- [PASSAGE FOR REVIEW]
>>>

Meanwhile, a Fortinet spokesperson told TechCrunch that the company was aware of a credential theft campaign targeting Fortinet firewalls and VPNs. According to the manufacturer's analyses, the data consists of information from previous incidents as well as credentials cracked via brute force. They are not related to recent incidents or security advisories. Kevin Beaumont’s has seen the data and his assessment differs: „The IP addresses are largely different to the Belsen Group leak, which was 15k devices. It includes mostly devices not in the Belsen Group leak, and in this case most of the devices are still online — this isn’t data from 2022.“
German devices also affected
Lucky, no taken-over Fortinet devices at heise.de.
Among the affected devices are about 120 whose domain suggests a location in Germany, including various devices in the Telekom network or at Mercedes-Benz. The threat intelligence company Hudson Rock provided us with a list of affected de-domains and has set up an information page with a query option.

<<<

Items drawn from a data source:
>>>

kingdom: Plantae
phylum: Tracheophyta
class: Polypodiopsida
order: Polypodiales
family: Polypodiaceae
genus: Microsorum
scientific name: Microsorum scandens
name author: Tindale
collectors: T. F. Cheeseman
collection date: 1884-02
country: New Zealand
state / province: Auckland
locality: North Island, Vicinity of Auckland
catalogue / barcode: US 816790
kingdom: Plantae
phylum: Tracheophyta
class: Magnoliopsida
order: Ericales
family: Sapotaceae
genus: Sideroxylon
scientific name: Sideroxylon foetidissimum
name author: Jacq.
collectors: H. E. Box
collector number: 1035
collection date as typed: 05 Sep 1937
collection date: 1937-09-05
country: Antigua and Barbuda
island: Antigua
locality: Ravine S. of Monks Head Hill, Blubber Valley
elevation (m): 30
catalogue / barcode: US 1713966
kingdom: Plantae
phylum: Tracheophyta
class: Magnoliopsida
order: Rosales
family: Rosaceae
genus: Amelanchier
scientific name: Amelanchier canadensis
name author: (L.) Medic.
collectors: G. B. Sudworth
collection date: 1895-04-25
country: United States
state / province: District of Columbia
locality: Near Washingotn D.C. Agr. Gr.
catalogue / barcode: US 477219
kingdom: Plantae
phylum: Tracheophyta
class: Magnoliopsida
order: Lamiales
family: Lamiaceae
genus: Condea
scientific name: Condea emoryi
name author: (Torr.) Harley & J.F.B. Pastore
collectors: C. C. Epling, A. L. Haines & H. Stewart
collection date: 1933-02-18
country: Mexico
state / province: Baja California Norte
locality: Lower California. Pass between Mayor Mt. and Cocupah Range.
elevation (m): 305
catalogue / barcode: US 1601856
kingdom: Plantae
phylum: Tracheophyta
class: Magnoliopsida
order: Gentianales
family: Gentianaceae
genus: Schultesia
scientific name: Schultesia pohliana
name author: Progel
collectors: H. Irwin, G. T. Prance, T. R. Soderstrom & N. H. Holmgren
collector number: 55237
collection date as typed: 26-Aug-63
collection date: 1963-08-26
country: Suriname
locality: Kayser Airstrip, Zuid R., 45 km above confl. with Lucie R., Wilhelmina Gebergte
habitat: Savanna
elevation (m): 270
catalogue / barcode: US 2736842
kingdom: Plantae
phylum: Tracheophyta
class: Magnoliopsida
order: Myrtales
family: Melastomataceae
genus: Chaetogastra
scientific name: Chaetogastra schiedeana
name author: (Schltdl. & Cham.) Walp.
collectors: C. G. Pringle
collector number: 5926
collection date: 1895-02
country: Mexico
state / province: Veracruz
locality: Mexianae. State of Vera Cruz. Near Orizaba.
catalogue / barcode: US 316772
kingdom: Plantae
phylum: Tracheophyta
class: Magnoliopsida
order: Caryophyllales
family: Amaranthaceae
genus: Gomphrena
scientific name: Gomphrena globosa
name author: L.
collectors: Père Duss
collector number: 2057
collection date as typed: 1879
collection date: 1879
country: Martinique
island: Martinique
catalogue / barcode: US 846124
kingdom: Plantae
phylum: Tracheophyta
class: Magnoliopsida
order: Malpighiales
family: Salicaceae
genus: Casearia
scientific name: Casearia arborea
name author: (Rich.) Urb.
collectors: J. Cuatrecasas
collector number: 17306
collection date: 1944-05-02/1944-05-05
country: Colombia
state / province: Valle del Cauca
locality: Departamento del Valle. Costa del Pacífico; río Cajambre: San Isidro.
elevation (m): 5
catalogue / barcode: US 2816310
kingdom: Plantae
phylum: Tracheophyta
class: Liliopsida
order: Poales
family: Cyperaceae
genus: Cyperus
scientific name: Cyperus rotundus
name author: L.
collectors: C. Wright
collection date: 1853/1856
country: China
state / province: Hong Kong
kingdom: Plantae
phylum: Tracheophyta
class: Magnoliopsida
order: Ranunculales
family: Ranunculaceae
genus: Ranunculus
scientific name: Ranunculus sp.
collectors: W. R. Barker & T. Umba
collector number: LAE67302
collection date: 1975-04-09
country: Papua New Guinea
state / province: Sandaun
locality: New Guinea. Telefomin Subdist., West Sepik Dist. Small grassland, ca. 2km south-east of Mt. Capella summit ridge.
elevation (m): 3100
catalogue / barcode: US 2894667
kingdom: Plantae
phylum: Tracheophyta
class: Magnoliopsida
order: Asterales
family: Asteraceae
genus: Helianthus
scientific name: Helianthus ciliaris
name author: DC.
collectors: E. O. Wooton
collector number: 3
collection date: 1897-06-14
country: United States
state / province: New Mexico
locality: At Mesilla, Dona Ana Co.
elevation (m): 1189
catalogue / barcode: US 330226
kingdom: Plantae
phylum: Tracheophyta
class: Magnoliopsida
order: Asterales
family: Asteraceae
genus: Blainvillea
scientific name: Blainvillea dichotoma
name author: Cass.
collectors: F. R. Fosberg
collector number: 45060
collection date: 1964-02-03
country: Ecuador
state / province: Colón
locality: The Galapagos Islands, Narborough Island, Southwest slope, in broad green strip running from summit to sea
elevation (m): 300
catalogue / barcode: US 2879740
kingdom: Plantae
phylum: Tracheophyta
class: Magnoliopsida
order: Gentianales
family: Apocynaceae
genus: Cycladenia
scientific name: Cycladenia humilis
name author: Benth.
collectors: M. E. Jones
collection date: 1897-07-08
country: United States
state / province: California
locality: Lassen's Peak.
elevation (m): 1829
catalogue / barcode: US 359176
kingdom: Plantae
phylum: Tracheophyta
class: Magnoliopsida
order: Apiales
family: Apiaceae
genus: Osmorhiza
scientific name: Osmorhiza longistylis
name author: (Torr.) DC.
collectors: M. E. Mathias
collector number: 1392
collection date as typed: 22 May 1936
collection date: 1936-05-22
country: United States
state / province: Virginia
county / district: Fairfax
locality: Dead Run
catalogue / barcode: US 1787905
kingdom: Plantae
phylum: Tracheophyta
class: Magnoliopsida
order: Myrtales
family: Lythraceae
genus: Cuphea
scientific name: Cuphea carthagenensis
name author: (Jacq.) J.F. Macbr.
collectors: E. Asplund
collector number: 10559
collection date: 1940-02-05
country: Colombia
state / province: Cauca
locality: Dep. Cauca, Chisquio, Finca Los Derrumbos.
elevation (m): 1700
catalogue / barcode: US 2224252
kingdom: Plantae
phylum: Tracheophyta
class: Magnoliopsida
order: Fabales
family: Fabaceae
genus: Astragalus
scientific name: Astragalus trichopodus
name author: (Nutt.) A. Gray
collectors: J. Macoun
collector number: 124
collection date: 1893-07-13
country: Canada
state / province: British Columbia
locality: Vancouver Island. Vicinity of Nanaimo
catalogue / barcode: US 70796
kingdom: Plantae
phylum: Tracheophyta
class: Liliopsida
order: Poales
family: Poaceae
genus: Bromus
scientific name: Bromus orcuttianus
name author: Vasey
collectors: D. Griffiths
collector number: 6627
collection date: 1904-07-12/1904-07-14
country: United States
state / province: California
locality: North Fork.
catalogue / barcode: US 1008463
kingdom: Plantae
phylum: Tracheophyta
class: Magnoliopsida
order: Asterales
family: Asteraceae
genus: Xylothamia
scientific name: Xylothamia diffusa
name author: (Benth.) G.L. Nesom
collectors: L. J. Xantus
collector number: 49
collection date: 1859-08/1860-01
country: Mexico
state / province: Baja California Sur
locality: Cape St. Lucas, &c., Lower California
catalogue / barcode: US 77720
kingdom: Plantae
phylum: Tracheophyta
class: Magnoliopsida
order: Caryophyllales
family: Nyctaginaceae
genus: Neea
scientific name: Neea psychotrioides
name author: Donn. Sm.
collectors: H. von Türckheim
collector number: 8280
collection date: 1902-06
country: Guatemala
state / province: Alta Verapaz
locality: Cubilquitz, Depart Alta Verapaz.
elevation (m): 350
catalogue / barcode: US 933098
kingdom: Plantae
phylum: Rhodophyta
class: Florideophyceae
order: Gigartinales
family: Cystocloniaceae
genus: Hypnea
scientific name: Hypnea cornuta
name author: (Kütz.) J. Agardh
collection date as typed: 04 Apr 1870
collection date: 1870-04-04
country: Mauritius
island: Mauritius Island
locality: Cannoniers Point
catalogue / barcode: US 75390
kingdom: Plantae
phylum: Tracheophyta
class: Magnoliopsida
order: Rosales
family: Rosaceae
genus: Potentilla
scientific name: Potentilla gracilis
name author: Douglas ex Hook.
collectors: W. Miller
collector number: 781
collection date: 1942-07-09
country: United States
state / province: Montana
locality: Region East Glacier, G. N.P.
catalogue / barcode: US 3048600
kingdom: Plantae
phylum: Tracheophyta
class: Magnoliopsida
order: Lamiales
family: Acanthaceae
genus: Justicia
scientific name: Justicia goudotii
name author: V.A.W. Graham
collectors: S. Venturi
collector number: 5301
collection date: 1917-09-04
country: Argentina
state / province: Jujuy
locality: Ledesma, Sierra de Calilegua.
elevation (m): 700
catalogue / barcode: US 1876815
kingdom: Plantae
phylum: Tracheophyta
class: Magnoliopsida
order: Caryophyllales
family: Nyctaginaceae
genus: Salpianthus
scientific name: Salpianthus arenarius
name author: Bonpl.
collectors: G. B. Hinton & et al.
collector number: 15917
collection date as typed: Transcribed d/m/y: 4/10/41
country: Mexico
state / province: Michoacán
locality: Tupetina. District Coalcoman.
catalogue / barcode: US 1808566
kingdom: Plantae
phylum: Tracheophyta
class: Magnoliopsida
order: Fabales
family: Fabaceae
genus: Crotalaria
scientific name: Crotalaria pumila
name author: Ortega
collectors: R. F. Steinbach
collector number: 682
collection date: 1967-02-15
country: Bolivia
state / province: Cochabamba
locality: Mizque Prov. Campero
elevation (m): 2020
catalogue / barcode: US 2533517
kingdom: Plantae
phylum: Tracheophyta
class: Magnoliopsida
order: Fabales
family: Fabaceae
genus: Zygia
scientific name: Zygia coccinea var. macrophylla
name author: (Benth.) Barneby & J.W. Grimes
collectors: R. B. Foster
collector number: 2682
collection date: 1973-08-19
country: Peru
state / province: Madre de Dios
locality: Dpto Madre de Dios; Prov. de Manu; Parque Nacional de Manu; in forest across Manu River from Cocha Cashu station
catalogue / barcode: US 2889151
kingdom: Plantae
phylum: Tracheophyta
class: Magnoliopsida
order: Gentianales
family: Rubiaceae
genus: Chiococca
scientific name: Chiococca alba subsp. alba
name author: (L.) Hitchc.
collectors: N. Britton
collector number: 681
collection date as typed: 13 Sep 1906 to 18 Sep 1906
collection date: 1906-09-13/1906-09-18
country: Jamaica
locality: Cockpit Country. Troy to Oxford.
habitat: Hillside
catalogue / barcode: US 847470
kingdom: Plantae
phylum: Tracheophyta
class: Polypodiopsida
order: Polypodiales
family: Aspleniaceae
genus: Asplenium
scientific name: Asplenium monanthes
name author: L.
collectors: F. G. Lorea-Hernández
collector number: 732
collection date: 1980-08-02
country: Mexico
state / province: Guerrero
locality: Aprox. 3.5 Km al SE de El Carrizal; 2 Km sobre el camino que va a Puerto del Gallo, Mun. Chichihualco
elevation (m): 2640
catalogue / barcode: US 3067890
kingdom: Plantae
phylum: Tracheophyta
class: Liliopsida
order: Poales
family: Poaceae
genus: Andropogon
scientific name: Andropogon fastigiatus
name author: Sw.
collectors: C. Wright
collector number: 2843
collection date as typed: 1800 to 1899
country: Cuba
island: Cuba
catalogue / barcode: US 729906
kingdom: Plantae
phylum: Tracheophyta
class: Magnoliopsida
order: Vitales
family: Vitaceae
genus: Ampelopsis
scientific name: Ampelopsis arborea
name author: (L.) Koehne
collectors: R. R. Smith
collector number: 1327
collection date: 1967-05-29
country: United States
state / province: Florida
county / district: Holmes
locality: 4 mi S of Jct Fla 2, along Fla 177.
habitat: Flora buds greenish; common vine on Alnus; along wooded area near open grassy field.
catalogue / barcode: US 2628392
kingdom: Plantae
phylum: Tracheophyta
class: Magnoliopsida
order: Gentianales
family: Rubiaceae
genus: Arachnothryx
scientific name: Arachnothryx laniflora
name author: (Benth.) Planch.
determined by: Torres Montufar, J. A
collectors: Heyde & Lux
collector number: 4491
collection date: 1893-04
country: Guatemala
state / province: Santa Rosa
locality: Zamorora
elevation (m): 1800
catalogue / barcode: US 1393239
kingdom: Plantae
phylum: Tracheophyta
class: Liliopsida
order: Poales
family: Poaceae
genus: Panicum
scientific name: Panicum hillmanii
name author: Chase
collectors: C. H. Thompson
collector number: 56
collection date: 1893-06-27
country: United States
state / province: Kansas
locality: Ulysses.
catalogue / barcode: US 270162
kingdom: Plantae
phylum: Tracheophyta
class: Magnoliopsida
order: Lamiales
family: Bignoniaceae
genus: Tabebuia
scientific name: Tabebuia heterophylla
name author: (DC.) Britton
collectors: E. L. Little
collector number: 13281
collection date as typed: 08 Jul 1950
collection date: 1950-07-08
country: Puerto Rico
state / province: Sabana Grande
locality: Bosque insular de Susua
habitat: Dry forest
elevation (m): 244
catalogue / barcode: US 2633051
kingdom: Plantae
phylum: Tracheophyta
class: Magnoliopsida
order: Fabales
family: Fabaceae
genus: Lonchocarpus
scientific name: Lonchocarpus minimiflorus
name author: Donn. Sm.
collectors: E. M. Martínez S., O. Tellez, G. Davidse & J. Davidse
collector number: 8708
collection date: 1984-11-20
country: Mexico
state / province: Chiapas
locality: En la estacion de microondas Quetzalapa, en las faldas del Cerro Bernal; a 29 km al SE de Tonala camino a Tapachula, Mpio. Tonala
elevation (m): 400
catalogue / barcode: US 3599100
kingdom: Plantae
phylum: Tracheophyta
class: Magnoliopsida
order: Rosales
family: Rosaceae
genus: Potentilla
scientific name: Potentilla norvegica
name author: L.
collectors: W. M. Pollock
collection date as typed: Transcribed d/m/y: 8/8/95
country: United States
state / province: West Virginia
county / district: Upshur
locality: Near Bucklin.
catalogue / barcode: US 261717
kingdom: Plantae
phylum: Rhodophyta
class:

<<<

- [PARTS OF THE EXERCISE]
**1.** Please return everything in the Fortinet passage from "Among the affected" down to "a query option.".
**2.** Answer these questions using the Fortinet passage:
(a) How many devices were in the Belsen Group leak?
(b) About how many affected devices have a domain that suggests a location in Germany?
(c) Which threat intelligence company provided a list of affected de-domains?
**3.** Extend the Fortinet passage by writing what comes after its final sentence.
The records are separate material and are not part of the Fortinet passage.

- [RESPONSES TO THE TASKS]
**1.**
Among the affected devices are about 120 whose domain suggests a location in Germany, including various devices in the Telekom network or at Mercedes-Benz. The threat intelligence company Hudson Rock provided us with a list of affected de-domains and has set up an information page with a query option.

**2.**
(a) 15k devices.
(b) About 120.
(c) Hudson Rock.

**3.**
Affected parties should reset all credentials on compromised devices with secure passwords, check for suspicious access to downstream networks, and enforce multi-factor authentication, for example, for VPN logins. Since it is not even clear at this time whether the attacks occurred via an existing security vulnerability in FortiOS, there are no patches, and a statement from Fortinet's security team is also pending.
Because Fortinet devices provide access to networks, they are a popular target for attackers. On Wednesday, for example, attacks on FortiSandbox became known.
Added Kevin Beaumont’s assessment of the possible data sources.